ホラーやミステリーの要素も交えたストーリーがコミカルな台詞とともに展開されていき、テンポ良く進んでいく。上演時間が1時間20分ほどなので、もう1回くらいどんでん返しがあってもよかったかもしれないが、設定を含めて完成度が高かった。ラストを完全な悲劇にしたらどうなっていただろうかとか、最後のアルゴリズムを「おわり」ではなく「とらよ」にして催眠術ではなく本当に虎として覚醒したらどうなるだろうかとか、脚本家の意図をそっちのけに、想像を膨らませることができる設定に思いを巡らせている。
安定した人気を維持しつつもAKBでは傍流にあるイメージのれいにゃんだが、これまでに経験してきた仕事や、これから先のことを考えても、AKBの栄枯盛衰の波を直接受けない独自の位置を占めていることは長い目で見ればプラス。今回の作品のように、百戦錬磨の少数の役者陣と渡り合うという経験をしたり、映画の演技の経験を重ねているのも大きい。事務所や周囲の大人たち、ファンから大事にされて、最近では頼りになる先輩としてゆいりーからの尊敬も受ける彼女のこれからが楽しみだ。
《あらすじ》両親が経営する群馬の山奥の喫茶店に、かつての同級生であるお笑い芸人の霞ヶ浦(ゆかわ)、催眠術師の諏訪(屋良)、教育実習の教師だった猪苗代(みや)の3人を同窓会という名目で呼び寄せた大地(竹林)。大地は、かつて3人に恥ずかしい動画を撮影されて公開されたことが元で引きこもりとなり、東京にもいられなくなってしまったのだった。今日はその復讐の日。大地は動画サイトに生中継を始める。そして、3人にストリキニーネの入った水を飲ませた上で、解毒剤を賭けたゲームを提案するのだった。3つの暗号をアルゴリズム表をヒントに解く。それが条件。第1の暗号は、大地がかつて辱めを受けたのと同じように「裸になれ」。しかし、大地の妹の由江(藤江)が、霞ヶ浦のギャグを見たいがために、大地の知らないうちにアルゴリズムの配列を変えてしまっていたため、第1の暗号は難なくクリアされた。第2の暗号は「おけつはなび」のはずだったが、アルゴリズム表が変わったために意味不明の言葉に。妖精に扮した由江がこれは妖精語だと誤魔化して、「ミス生け贄コンテスト」のグランプリになるための買収資金の獲得のために「500万円払え」という意味にしてしまうが、成金の諏訪が手持ちの500万円を即座に由江に支払い、第2の暗号もクリア。第3の暗号も意味不明の言葉になったが、由江が大地の真意を汲んで、妖精語で「あやまれ」という意味だと、3人に過去の苛めを大地に謝罪するように迫る。
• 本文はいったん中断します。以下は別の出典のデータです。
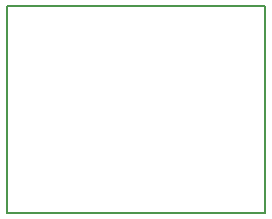
<source format=gko>
G04 DipTrace Beta 2.3.5.2*
%INMinimOSD_MK2.GKO*%
%MOIN*%
%ADD11C,0.0055*%
%FSLAX44Y44*%
G04*
G70*
G90*
G75*
G01*
%LNBoardOutline*%
%LPD*%
X0Y0D2*
D11*
X8600D1*
Y6900D1*
X0D1*
Y0D1*
M02*

</source>
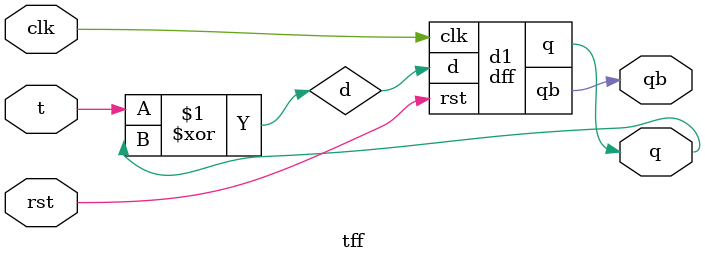
<source format=v>
`timescale 1ns / 1ps
module dff(clk,d,rst,q,qb);
input clk,d,rst;
output reg q;
output qb;
always@(posedge clk )
begin
if(rst)
q <= 1'b0;
else
q <= d;
end 
assign qb = ~q;
endmodule 
module tff(clk,t,rst,q,qb);
input clk,t,rst;
output q,qb;
wire d;
assign d = t^q;
dff d1(.d(d),.clk(clk),.rst(rst),.q(q),.qb(qb));
endmodule		 




</source>
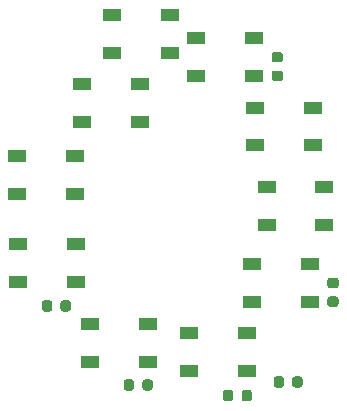
<source format=gbr>
%TF.GenerationSoftware,KiCad,Pcbnew,(5.1.10)-1*%
%TF.CreationDate,2021-11-16T17:31:42+11:00*%
%TF.ProjectId,FIRE TEST Panel PCB V2,46495245-2054-4455-9354-2050616e656c,rev?*%
%TF.SameCoordinates,Original*%
%TF.FileFunction,Paste,Top*%
%TF.FilePolarity,Positive*%
%FSLAX46Y46*%
G04 Gerber Fmt 4.6, Leading zero omitted, Abs format (unit mm)*
G04 Created by KiCad (PCBNEW (5.1.10)-1) date 2021-11-16 17:31:42*
%MOMM*%
%LPD*%
G01*
G04 APERTURE LIST*
%ADD10R,1.500000X1.000000*%
G04 APERTURE END LIST*
%TO.C,R1*%
G36*
G01*
X144057000Y-114701750D02*
X144057000Y-115214250D01*
G75*
G02*
X143838250Y-115433000I-218750J0D01*
G01*
X143400750Y-115433000D01*
G75*
G02*
X143182000Y-115214250I0J218750D01*
G01*
X143182000Y-114701750D01*
G75*
G02*
X143400750Y-114483000I218750J0D01*
G01*
X143838250Y-114483000D01*
G75*
G02*
X144057000Y-114701750I0J-218750D01*
G01*
G37*
G36*
G01*
X145632000Y-114701750D02*
X145632000Y-115214250D01*
G75*
G02*
X145413250Y-115433000I-218750J0D01*
G01*
X144975750Y-115433000D01*
G75*
G02*
X144757000Y-115214250I0J218750D01*
G01*
X144757000Y-114701750D01*
G75*
G02*
X144975750Y-114483000I218750J0D01*
G01*
X145413250Y-114483000D01*
G75*
G02*
X145632000Y-114701750I0J-218750D01*
G01*
G37*
%TD*%
%TO.C,C7*%
G36*
G01*
X147947750Y-107711000D02*
X148460250Y-107711000D01*
G75*
G02*
X148679000Y-107929750I0J-218750D01*
G01*
X148679000Y-108367250D01*
G75*
G02*
X148460250Y-108586000I-218750J0D01*
G01*
X147947750Y-108586000D01*
G75*
G02*
X147729000Y-108367250I0J218750D01*
G01*
X147729000Y-107929750D01*
G75*
G02*
X147947750Y-107711000I218750J0D01*
G01*
G37*
G36*
G01*
X147947750Y-106136000D02*
X148460250Y-106136000D01*
G75*
G02*
X148679000Y-106354750I0J-218750D01*
G01*
X148679000Y-106792250D01*
G75*
G02*
X148460250Y-107011000I-218750J0D01*
G01*
X147947750Y-107011000D01*
G75*
G02*
X147729000Y-106792250I0J218750D01*
G01*
X147729000Y-106354750D01*
G75*
G02*
X147947750Y-106136000I218750J0D01*
G01*
G37*
%TD*%
%TO.C,C6*%
G36*
G01*
X140464000Y-116364250D02*
X140464000Y-115851750D01*
G75*
G02*
X140682750Y-115633000I218750J0D01*
G01*
X141120250Y-115633000D01*
G75*
G02*
X141339000Y-115851750I0J-218750D01*
G01*
X141339000Y-116364250D01*
G75*
G02*
X141120250Y-116583000I-218750J0D01*
G01*
X140682750Y-116583000D01*
G75*
G02*
X140464000Y-116364250I0J218750D01*
G01*
G37*
G36*
G01*
X138889000Y-116364250D02*
X138889000Y-115851750D01*
G75*
G02*
X139107750Y-115633000I218750J0D01*
G01*
X139545250Y-115633000D01*
G75*
G02*
X139764000Y-115851750I0J-218750D01*
G01*
X139764000Y-116364250D01*
G75*
G02*
X139545250Y-116583000I-218750J0D01*
G01*
X139107750Y-116583000D01*
G75*
G02*
X138889000Y-116364250I0J218750D01*
G01*
G37*
%TD*%
%TO.C,C5*%
G36*
G01*
X132067000Y-115465250D02*
X132067000Y-114952750D01*
G75*
G02*
X132285750Y-114734000I218750J0D01*
G01*
X132723250Y-114734000D01*
G75*
G02*
X132942000Y-114952750I0J-218750D01*
G01*
X132942000Y-115465250D01*
G75*
G02*
X132723250Y-115684000I-218750J0D01*
G01*
X132285750Y-115684000D01*
G75*
G02*
X132067000Y-115465250I0J218750D01*
G01*
G37*
G36*
G01*
X130492000Y-115465250D02*
X130492000Y-114952750D01*
G75*
G02*
X130710750Y-114734000I218750J0D01*
G01*
X131148250Y-114734000D01*
G75*
G02*
X131367000Y-114952750I0J-218750D01*
G01*
X131367000Y-115465250D01*
G75*
G02*
X131148250Y-115684000I-218750J0D01*
G01*
X130710750Y-115684000D01*
G75*
G02*
X130492000Y-115465250I0J218750D01*
G01*
G37*
%TD*%
%TO.C,C4*%
G36*
G01*
X125135000Y-108775250D02*
X125135000Y-108262750D01*
G75*
G02*
X125353750Y-108044000I218750J0D01*
G01*
X125791250Y-108044000D01*
G75*
G02*
X126010000Y-108262750I0J-218750D01*
G01*
X126010000Y-108775250D01*
G75*
G02*
X125791250Y-108994000I-218750J0D01*
G01*
X125353750Y-108994000D01*
G75*
G02*
X125135000Y-108775250I0J218750D01*
G01*
G37*
G36*
G01*
X123560000Y-108775250D02*
X123560000Y-108262750D01*
G75*
G02*
X123778750Y-108044000I218750J0D01*
G01*
X124216250Y-108044000D01*
G75*
G02*
X124435000Y-108262750I0J-218750D01*
G01*
X124435000Y-108775250D01*
G75*
G02*
X124216250Y-108994000I-218750J0D01*
G01*
X123778750Y-108994000D01*
G75*
G02*
X123560000Y-108775250I0J218750D01*
G01*
G37*
%TD*%
%TO.C,C3*%
G36*
G01*
X143238750Y-88602200D02*
X143751250Y-88602200D01*
G75*
G02*
X143970000Y-88820950I0J-218750D01*
G01*
X143970000Y-89258450D01*
G75*
G02*
X143751250Y-89477200I-218750J0D01*
G01*
X143238750Y-89477200D01*
G75*
G02*
X143020000Y-89258450I0J218750D01*
G01*
X143020000Y-88820950D01*
G75*
G02*
X143238750Y-88602200I218750J0D01*
G01*
G37*
G36*
G01*
X143238750Y-87027200D02*
X143751250Y-87027200D01*
G75*
G02*
X143970000Y-87245950I0J-218750D01*
G01*
X143970000Y-87683450D01*
G75*
G02*
X143751250Y-87902200I-218750J0D01*
G01*
X143238750Y-87902200D01*
G75*
G02*
X143020000Y-87683450I0J218750D01*
G01*
X143020000Y-87245950D01*
G75*
G02*
X143238750Y-87027200I218750J0D01*
G01*
G37*
%TD*%
D10*
%TO.C,D10*%
X126938000Y-89738400D03*
X126938000Y-92938400D03*
X131838000Y-89738400D03*
X131838000Y-92938400D03*
%TD*%
%TO.C,D9*%
X121463000Y-95859600D03*
X121463000Y-99059600D03*
X126363000Y-95859600D03*
X126363000Y-99059600D03*
%TD*%
%TO.C,D8*%
X121514000Y-103276000D03*
X121514000Y-106476000D03*
X126414000Y-103276000D03*
X126414000Y-106476000D03*
%TD*%
%TO.C,D7*%
X127610000Y-110033000D03*
X127610000Y-113233000D03*
X132510000Y-110033000D03*
X132510000Y-113233000D03*
%TD*%
%TO.C,D6*%
X136031000Y-110820000D03*
X136031000Y-114020000D03*
X140931000Y-110820000D03*
X140931000Y-114020000D03*
%TD*%
%TO.C,D5*%
X141353000Y-104953000D03*
X141353000Y-108153000D03*
X146253000Y-104953000D03*
X146253000Y-108153000D03*
%TD*%
%TO.C,D4*%
X142584000Y-98476000D03*
X142584000Y-101676000D03*
X147484000Y-98476000D03*
X147484000Y-101676000D03*
%TD*%
%TO.C,D3*%
X141619000Y-91719600D03*
X141619000Y-94919600D03*
X146519000Y-91719600D03*
X146519000Y-94919600D03*
%TD*%
%TO.C,D2*%
X136640000Y-85826800D03*
X136640000Y-89026800D03*
X141540000Y-85826800D03*
X141540000Y-89026800D03*
%TD*%
%TO.C,D1*%
X129517000Y-83921600D03*
X129517000Y-87121600D03*
X134417000Y-83921600D03*
X134417000Y-87121600D03*
%TD*%
M02*

</source>
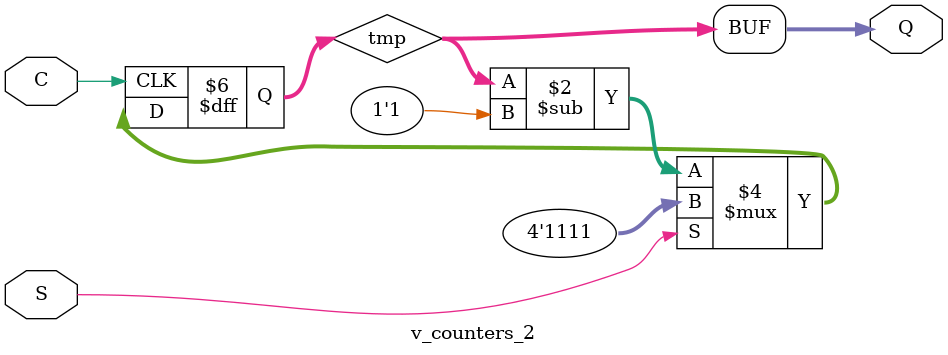
<source format=v>
module v_counters_2 (C, S, Q);
    input C, S;
    output [3:0] Q;
    reg [3:0] tmp;

    always @(posedge C)
    begin
        if (S)
            tmp <= 4'b1111;
        else
            tmp <= tmp - 1'b1;
    end

    assign Q = tmp;

endmodule

</source>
霞ヶ浦らが渋るうちに時は午後9時3分。大地が不敵な笑いとともに、真意を開陳する。満月の夜のこの時刻になると虎に変身して人を襲う由江に3人を喰い殺させて復讐すると同時に、3人の体内のストリキニーネによって、一家が東京にいられなくなった真の原因である妹の由江をも葬ろうというのだった。暗闇の中、由江の刃に弄ばれながら、ストリキニーネによる痙攣も始まった猪苗代らは絶体絶命となる。そのとき、諏訪が、かつて由江に「お前は虎だ」と催眠術をかけたことを思い出す。霞ヶ浦がギャグで由江をトランス状態にし、諏訪が催眠術をかけて由江は正気を取り戻す。過去のあやまちや自分の浅ましい考えを反省した5人は、散らかった店を片付けるのだった。